▶ [EXERCISE REQUIREMENTS]: Write out, please, each line from the one containing "ring dip: (125, 252)" to the final line of the data, both included, exactly and without pictures.

▶ [MATERIAL SUPPLIED]:
──────────

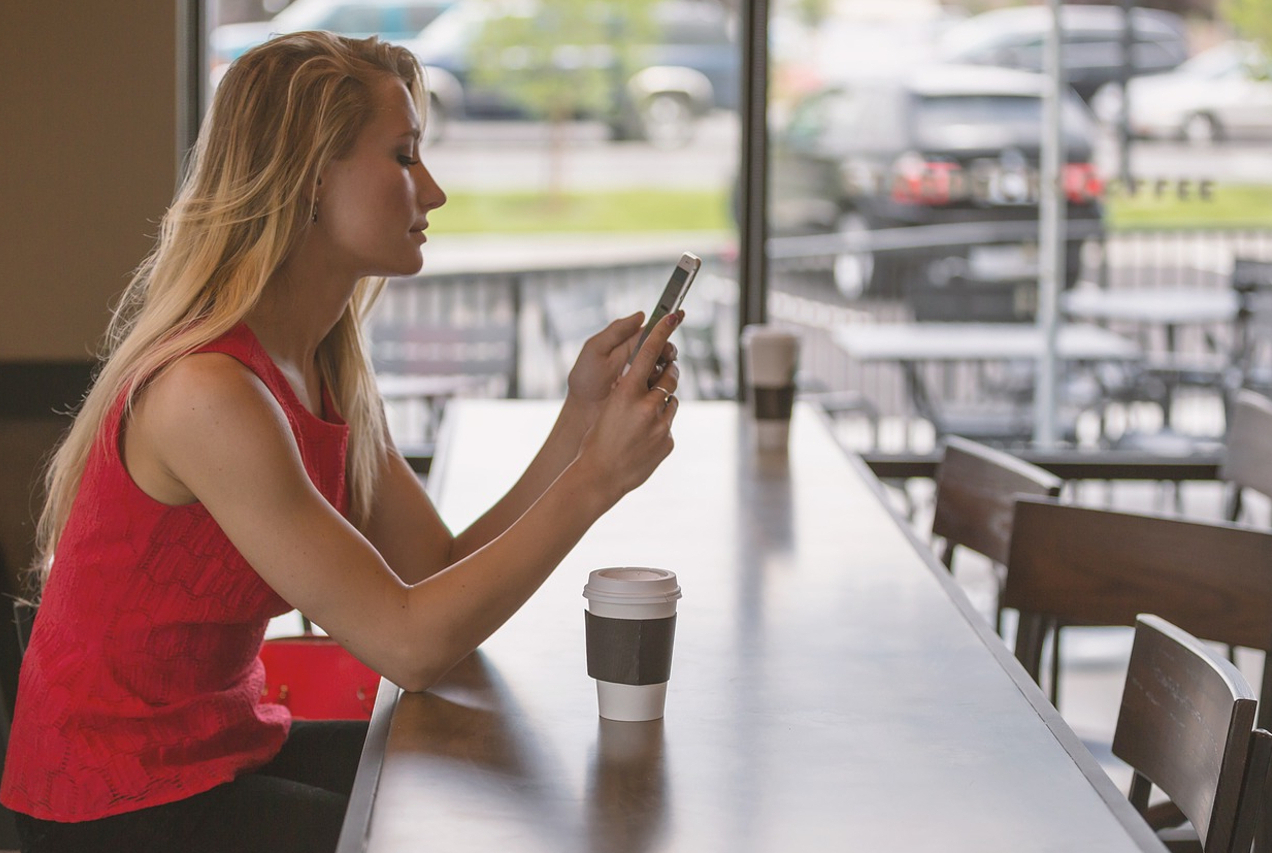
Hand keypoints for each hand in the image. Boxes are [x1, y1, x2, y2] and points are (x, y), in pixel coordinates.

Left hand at [567, 313, 680, 405]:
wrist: (583, 411)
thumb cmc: (585, 380)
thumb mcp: (596, 349)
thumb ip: (617, 330)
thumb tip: (642, 315)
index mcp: (628, 345)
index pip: (652, 331)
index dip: (666, 323)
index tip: (677, 315)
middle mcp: (640, 359)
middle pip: (664, 349)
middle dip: (667, 349)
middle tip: (666, 352)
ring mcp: (646, 377)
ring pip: (667, 367)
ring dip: (666, 366)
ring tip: (653, 371)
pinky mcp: (648, 394)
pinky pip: (664, 386)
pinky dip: (663, 383)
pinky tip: (651, 384)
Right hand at [575, 310, 682, 502]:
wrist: (599, 476)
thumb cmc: (597, 439)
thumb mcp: (609, 407)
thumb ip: (630, 392)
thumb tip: (649, 380)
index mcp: (627, 393)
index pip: (649, 353)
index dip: (663, 331)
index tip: (675, 315)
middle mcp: (647, 406)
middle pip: (670, 378)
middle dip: (669, 373)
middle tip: (665, 373)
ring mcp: (661, 426)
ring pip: (672, 403)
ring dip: (662, 404)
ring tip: (642, 420)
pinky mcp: (668, 442)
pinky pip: (668, 426)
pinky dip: (659, 428)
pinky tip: (642, 440)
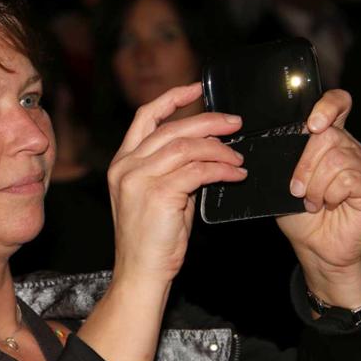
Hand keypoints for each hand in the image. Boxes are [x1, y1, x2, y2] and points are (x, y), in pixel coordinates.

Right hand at [108, 83, 246, 285]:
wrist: (141, 272)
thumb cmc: (152, 239)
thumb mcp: (159, 195)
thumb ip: (175, 169)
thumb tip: (208, 148)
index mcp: (122, 162)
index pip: (145, 117)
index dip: (171, 98)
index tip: (195, 88)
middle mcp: (126, 166)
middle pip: (172, 127)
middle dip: (208, 120)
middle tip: (235, 123)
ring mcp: (139, 178)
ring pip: (187, 146)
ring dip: (219, 149)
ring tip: (238, 157)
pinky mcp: (158, 193)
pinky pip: (198, 170)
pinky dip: (222, 169)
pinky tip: (235, 174)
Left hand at [277, 89, 360, 306]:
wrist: (314, 244)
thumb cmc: (297, 212)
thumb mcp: (282, 180)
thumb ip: (284, 156)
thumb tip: (272, 142)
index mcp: (329, 140)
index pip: (339, 104)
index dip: (328, 106)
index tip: (312, 124)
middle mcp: (349, 148)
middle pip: (329, 135)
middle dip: (304, 165)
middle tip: (296, 189)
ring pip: (336, 159)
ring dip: (315, 185)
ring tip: (311, 201)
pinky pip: (348, 180)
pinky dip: (330, 195)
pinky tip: (327, 204)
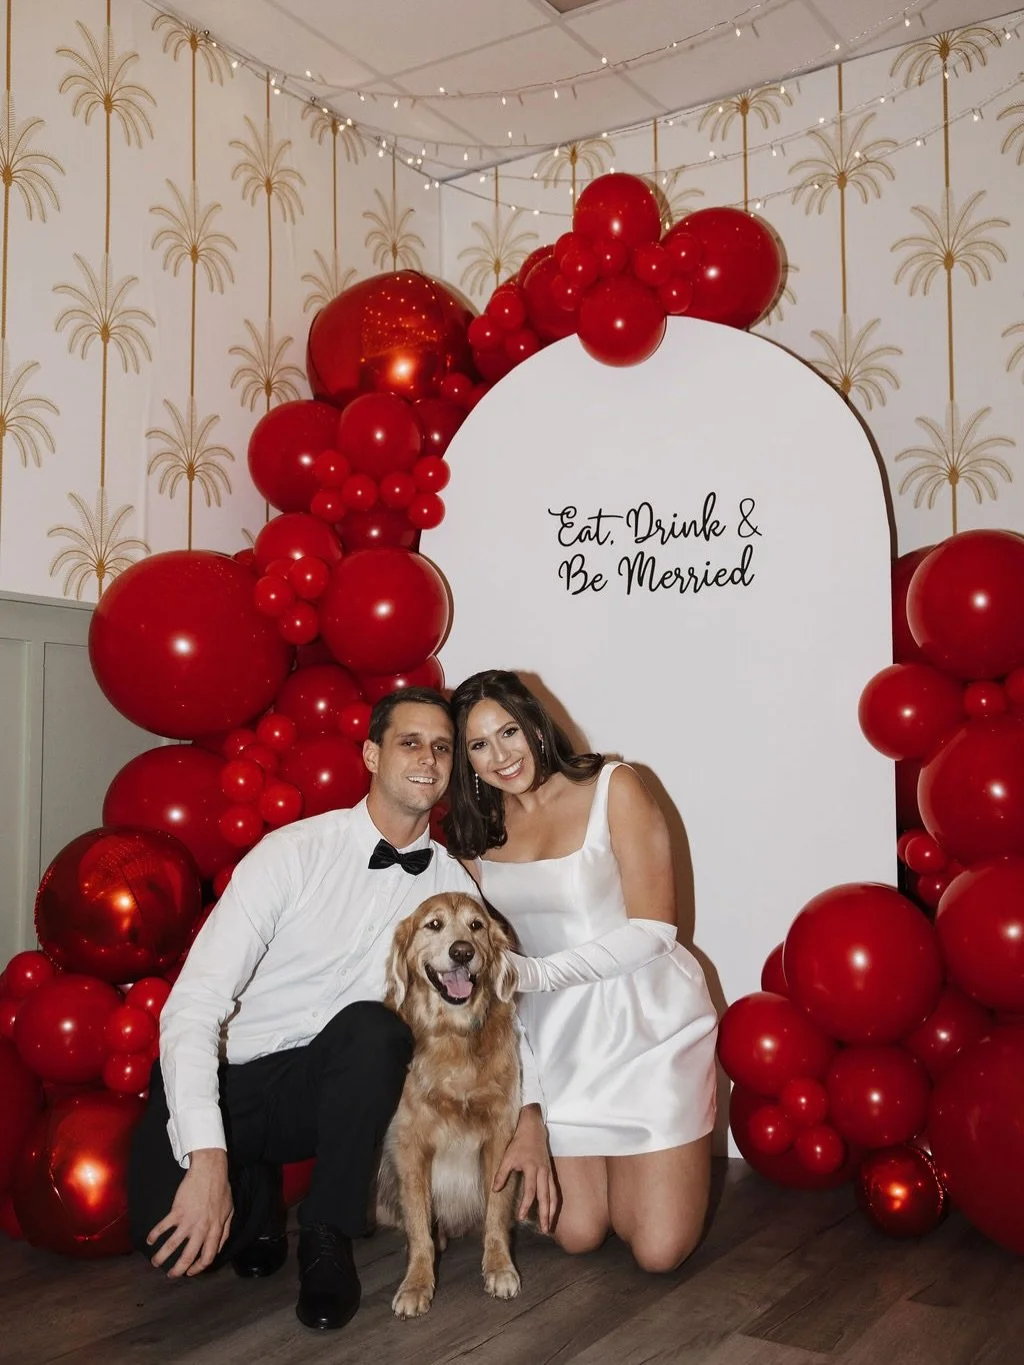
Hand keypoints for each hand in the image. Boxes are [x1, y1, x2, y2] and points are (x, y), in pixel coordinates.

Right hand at [147, 1148, 232, 1277]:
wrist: (210, 1170)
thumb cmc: (221, 1189)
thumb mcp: (229, 1211)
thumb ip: (225, 1231)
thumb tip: (219, 1248)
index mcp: (216, 1229)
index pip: (208, 1257)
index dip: (198, 1268)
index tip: (190, 1272)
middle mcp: (202, 1228)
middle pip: (188, 1256)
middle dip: (178, 1269)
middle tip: (171, 1275)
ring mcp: (189, 1220)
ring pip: (172, 1246)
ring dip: (161, 1256)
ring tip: (155, 1262)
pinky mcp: (177, 1211)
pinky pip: (163, 1227)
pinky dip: (154, 1235)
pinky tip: (150, 1240)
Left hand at [493, 1104, 558, 1232]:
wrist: (533, 1128)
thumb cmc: (519, 1142)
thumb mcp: (507, 1156)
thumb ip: (501, 1174)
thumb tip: (495, 1191)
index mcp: (532, 1168)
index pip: (531, 1191)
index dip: (526, 1205)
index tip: (521, 1217)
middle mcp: (543, 1172)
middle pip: (546, 1196)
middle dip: (545, 1214)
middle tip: (545, 1229)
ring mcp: (548, 1172)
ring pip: (553, 1194)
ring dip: (552, 1210)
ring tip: (550, 1225)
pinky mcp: (550, 1172)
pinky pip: (554, 1189)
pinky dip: (554, 1202)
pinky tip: (552, 1211)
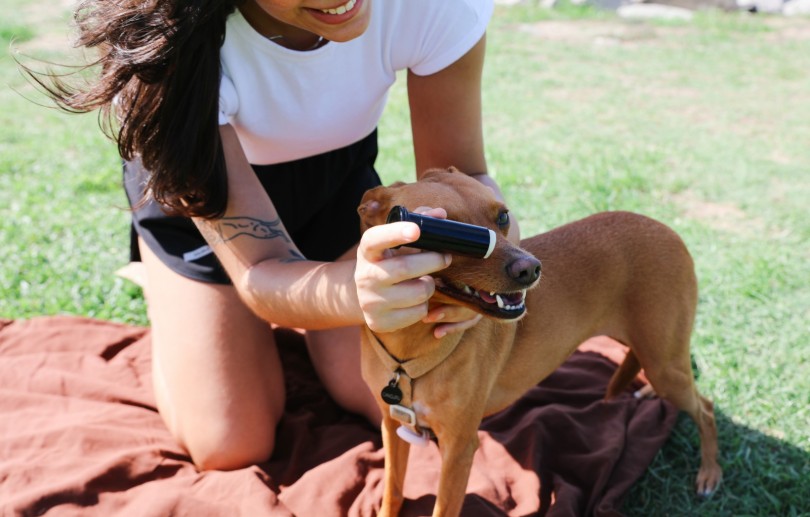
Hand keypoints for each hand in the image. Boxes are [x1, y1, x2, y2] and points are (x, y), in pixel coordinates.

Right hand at [355, 206, 479, 335]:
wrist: (365, 295)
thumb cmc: (389, 260)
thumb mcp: (395, 241)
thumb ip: (418, 222)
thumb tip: (440, 214)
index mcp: (367, 251)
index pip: (376, 239)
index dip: (395, 233)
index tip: (416, 230)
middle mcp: (365, 276)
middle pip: (405, 268)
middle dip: (433, 261)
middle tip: (445, 257)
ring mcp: (370, 301)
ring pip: (418, 293)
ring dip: (430, 285)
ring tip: (424, 281)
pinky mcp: (379, 322)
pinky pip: (417, 313)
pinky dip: (424, 305)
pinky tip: (414, 300)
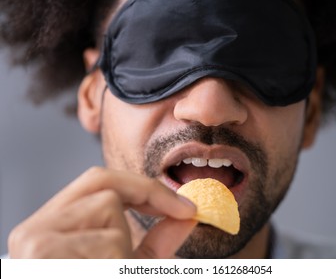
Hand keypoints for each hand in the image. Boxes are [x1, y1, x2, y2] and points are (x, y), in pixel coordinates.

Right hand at [8, 167, 196, 257]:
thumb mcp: (129, 267)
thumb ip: (156, 240)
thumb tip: (187, 215)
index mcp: (51, 224)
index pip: (99, 181)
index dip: (146, 187)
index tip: (184, 207)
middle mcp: (34, 229)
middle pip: (105, 189)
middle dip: (143, 204)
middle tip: (171, 221)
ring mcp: (36, 245)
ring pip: (111, 221)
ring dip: (125, 252)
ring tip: (108, 269)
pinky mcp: (45, 259)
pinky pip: (109, 249)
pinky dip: (118, 265)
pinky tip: (100, 271)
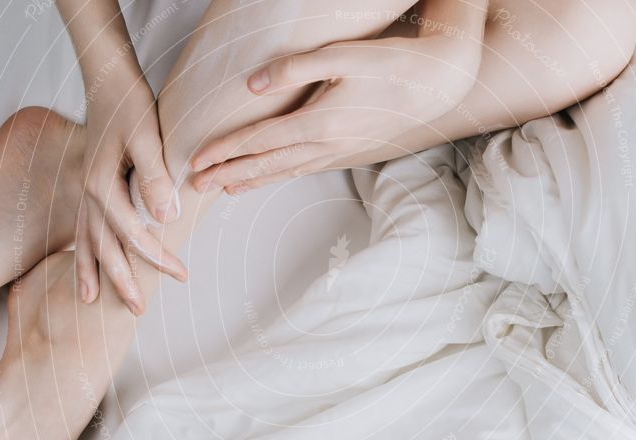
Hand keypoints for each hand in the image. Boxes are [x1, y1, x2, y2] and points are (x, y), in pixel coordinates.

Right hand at [76, 68, 185, 313]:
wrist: (110, 82)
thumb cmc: (132, 107)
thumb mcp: (148, 138)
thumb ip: (156, 178)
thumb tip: (167, 218)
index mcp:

──────────

▶ [OUTPUT FOR THIS TASK]:
ring dip: (125, 252)
ring tip: (108, 269)
pinky mcp: (45, 259)
pinky pip: (109, 249)
pinky dip: (118, 265)
pinky tip: (100, 271)
Hand keypoints for each hand in the image. Boxes are [x1, y1, x2, y2] and points are (x, y), in pixel coordinates.

Right hand at [76, 68, 185, 313]:
wrist: (110, 82)
thumb cmc: (132, 107)
thumb mcp: (148, 138)
thumb ip: (156, 178)
thumb tip: (167, 218)
index mcp:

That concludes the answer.